*HOW TO COMPLETE THIS TASK:*
Every entry should be returned exactly. Omit none of them.

····················

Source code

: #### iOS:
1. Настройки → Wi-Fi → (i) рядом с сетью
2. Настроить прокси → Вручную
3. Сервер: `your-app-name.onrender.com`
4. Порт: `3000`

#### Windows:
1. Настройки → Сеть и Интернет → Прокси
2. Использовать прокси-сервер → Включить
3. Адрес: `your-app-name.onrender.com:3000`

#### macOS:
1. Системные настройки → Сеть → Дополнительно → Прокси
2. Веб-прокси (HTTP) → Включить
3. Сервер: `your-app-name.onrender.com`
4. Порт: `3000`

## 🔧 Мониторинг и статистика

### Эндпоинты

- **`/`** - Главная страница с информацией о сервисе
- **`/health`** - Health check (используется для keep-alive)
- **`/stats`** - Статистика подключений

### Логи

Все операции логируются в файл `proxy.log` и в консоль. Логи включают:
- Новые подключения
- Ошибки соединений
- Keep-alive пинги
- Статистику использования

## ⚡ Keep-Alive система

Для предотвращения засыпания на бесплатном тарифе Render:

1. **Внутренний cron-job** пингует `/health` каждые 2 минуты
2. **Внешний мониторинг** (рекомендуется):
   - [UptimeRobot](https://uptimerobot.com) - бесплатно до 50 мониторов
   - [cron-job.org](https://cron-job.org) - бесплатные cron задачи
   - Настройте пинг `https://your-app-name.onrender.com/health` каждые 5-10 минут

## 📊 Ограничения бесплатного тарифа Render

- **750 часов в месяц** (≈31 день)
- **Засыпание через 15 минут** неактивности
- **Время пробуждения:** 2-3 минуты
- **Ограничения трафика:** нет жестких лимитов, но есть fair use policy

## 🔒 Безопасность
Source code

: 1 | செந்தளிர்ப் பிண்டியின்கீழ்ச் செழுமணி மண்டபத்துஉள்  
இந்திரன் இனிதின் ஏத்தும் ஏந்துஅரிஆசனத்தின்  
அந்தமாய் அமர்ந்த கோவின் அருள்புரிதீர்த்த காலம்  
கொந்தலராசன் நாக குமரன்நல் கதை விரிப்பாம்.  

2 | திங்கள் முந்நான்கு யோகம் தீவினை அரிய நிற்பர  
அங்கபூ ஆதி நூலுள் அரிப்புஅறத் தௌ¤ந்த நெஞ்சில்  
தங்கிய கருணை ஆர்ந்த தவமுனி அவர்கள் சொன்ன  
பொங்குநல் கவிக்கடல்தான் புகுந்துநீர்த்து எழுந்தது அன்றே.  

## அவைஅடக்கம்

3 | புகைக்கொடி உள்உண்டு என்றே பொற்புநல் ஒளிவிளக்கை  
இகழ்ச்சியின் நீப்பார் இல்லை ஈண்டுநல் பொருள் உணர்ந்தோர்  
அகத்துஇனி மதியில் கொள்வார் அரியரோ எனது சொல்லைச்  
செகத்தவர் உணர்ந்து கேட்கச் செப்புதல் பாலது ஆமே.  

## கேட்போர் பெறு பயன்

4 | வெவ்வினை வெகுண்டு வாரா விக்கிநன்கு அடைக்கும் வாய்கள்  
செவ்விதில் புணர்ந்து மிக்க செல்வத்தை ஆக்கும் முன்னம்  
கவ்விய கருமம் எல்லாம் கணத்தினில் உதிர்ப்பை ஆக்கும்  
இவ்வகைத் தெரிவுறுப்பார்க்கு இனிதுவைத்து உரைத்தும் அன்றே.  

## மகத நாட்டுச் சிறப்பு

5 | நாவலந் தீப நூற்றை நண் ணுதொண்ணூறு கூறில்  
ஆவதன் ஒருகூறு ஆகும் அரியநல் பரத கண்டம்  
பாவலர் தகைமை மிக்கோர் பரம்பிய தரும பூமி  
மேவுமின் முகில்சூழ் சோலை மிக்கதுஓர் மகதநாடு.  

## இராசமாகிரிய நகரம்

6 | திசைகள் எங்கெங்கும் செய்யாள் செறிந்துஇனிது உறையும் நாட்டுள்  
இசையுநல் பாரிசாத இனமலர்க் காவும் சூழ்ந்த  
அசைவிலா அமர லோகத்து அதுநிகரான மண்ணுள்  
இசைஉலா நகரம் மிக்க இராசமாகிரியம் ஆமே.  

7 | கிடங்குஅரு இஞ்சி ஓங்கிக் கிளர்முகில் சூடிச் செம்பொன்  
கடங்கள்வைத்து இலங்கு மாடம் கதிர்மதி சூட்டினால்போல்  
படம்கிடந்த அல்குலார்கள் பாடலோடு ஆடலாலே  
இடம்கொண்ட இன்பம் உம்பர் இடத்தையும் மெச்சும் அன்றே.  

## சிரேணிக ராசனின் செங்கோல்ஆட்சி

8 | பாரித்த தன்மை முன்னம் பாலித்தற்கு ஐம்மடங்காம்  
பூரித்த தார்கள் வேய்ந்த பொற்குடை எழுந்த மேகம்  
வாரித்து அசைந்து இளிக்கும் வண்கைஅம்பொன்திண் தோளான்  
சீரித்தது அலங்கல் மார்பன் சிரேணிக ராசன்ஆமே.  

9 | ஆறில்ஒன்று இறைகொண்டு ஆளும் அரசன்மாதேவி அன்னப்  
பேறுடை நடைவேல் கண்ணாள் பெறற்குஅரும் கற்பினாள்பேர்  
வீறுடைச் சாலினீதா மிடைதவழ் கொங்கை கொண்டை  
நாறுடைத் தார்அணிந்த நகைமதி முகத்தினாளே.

····················

*RESPONSE:*
Source code

: #### iOS:
1. Настройки → Wi-Fi → (i) рядом с сетью
2. Настроить прокси → Вручную
3. Сервер: `your-app-name.onrender.com`
4. Порт: `3000`

#### Windows:
1. Настройки → Сеть и Интернет → Прокси
2. Использовать прокси-сервер → Включить
3. Адрес: `your-app-name.onrender.com:3000`

#### macOS:
1. Системные настройки → Сеть → Дополнительно → Прокси
2. Веб-прокси (HTTP) → Включить
3. Сервер: `your-app-name.onrender.com`
4. Порт: `3000`

## 🔧 Мониторинг и статистика

### Эндпоинты

- **`/`** - Главная страница с информацией о сервисе
- **`/health`** - Health check (используется для keep-alive)
- **`/stats`** - Статистика подключений

### Логи

Все операции логируются в файл `proxy.log` и в консоль. Логи включают:
- Новые подключения
- Ошибки соединений
- Keep-alive пинги
- Статистику использования

## ⚡ Keep-Alive система

Для предотвращения засыпания на бесплатном тарифе Render:

1. **Внутренний cron-job** пингует `/health` каждые 2 минуты
2. **Внешний мониторинг** (рекомендуется):
   - [UptimeRobot](https://uptimerobot.com) - бесплатно до 50 мониторов
   - [cron-job.org](https://cron-job.org) - бесплатные cron задачи
   - Настройте пинг `https://your-app-name.onrender.com/health` каждые 5-10 минут

## 📊 Ограничения бесплатного тарифа Render

- **750 часов в месяц** (≈31 день)
- **Засыпание через 15 минут** неактивности
- **Время пробуждения:** 2-3 минуты
- **Ограничения трафика:** нет жестких лимитов, но есть fair use policy

## 🔒 Безопасность
Source code

: 1 | செந்தளிர்ப் பிண்டியின்கீழ்ச் செழுமணி மண்டபத்துஉள்  
இந்திரன் இனிதின் ஏத்தும் ஏந்துஅரிஆசனத்தின்  
அந்தமாய் அமர்ந்த கோவின் அருள்புரிதீர்த்த காலம்  
கொந்தலராசன் நாக குமரன்நல் கதை விரிப்பாம்.  

2 | திங்கள் முந்நான்கு யோகம் தீவினை அரிய நிற்பர  
அங்கபூ ஆதி நூலுள் அரிப்புஅறத் தௌ¤ந்த நெஞ்சில்  
தங்கிய கருணை ஆர்ந்த தவமுனி அவர்கள் சொன்ன  
பொங்குநல் கவிக்கடல்தான் புகுந்துநீர்த்து எழுந்தது அன்றே.  

## அவைஅடக்கம்

3 | புகைக்கொடி உள்உண்டு என்றே பொற்புநல் ஒளிவிளக்கை  
இகழ்ச்சியின் நீப்பார் இல்லை ஈண்டுநல் பொருள் உணர்ந்தோர்  
அகத்துஇனி மதியில் கொள்வார் அரியரோ எனது சொல்லைச்  
செகத்தவர் உணர்ந்து கேட்கச் செப்புதல் பாலது ஆமே.  

## கேட்போர் பெறு பயன்

4 | வெவ்வினை வெகுண்டு வாரா விக்கிநன்கு அடைக்கும் வாய்கள்  
செவ்விதில் புணர்ந்து மிக்க செல்வத்தை ஆக்கும் முன்னம்  
கவ்விய கருமம் எல்லாம் கணத்தினில் உதிர்ப்பை ஆக்கும்  
இவ்வகைத் தெரிவுறுப்பார்க்கு இனிதுவைத்து உரைத்தும் அன்றே.  

## மகத நாட்டுச் சிறப்பு

5 | நாவலந் தீப நூற்றை நண் ணுதொண்ணூறு கூறில்  
ஆவதன் ஒருகூறு ஆகும் அரியநல் பரத கண்டம்  
பாவலர் தகைமை மிக்கோர் பரம்பிய தரும பூமி  
மேவுமின் முகில்சூழ் சோலை மிக்கதுஓர் மகதநாடு.  

## இராசமாகிரிய நகரம்

6 | திசைகள் எங்கெங்கும் செய்யாள் செறிந்துஇனிது உறையும் நாட்டுள்  
இசையுநல் பாரிசாத இனமலர்க் காவும் சூழ்ந்த  
அசைவிலா அமர லோகத்து அதுநிகரான மண்ணுள்  
இசைஉலா நகரம் மிக்க இராசமாகிரியம் ஆமே.  

7 | கிடங்குஅரு இஞ்சி ஓங்கிக் கிளர்முகில் சூடிச் செம்பொன்  
கடங்கள்வைத்து இலங்கு மாடம் கதிர்மதி சூட்டினால்போல்  
படம்கிடந்த அல்குலார்கள் பாடலோடு ஆடலாலே  
இடம்கொண்ட இன்பம் உம்பர் இடத்தையும் மெச்சும் அன்றே.  

## சிரேணிக ராசனின் செங்கோல்ஆட்சி

8 | பாரித்த தன்மை முன்னம் பாலித்தற்கு ஐம்மடங்காம்  
பூரித்த தார்கள் வேய்ந்த பொற்குடை எழுந்த மேகம்  
வாரித்து அசைந்து இளிக்கும் வண்கைஅம்பொன்திண் தோளான்  
சீரித்தது அலங்கல் மார்பன் சிரேணிக ராசன்ஆமே.  

9 | ஆறில்ஒன்று இறைகொண்டு ஆளும் அரசன்மாதேவி அன்னப்  
பேறுடை நடைவேல் கண்ணாள் பெறற்குஅரும் கற்பினாள்பேர்  
வீறுடைச் சாலினீதா மிடைதவழ் கொங்கை கொண்டை  
நாறுடைத் தார்அணிந்த நகைமதி முகத்தினாளே.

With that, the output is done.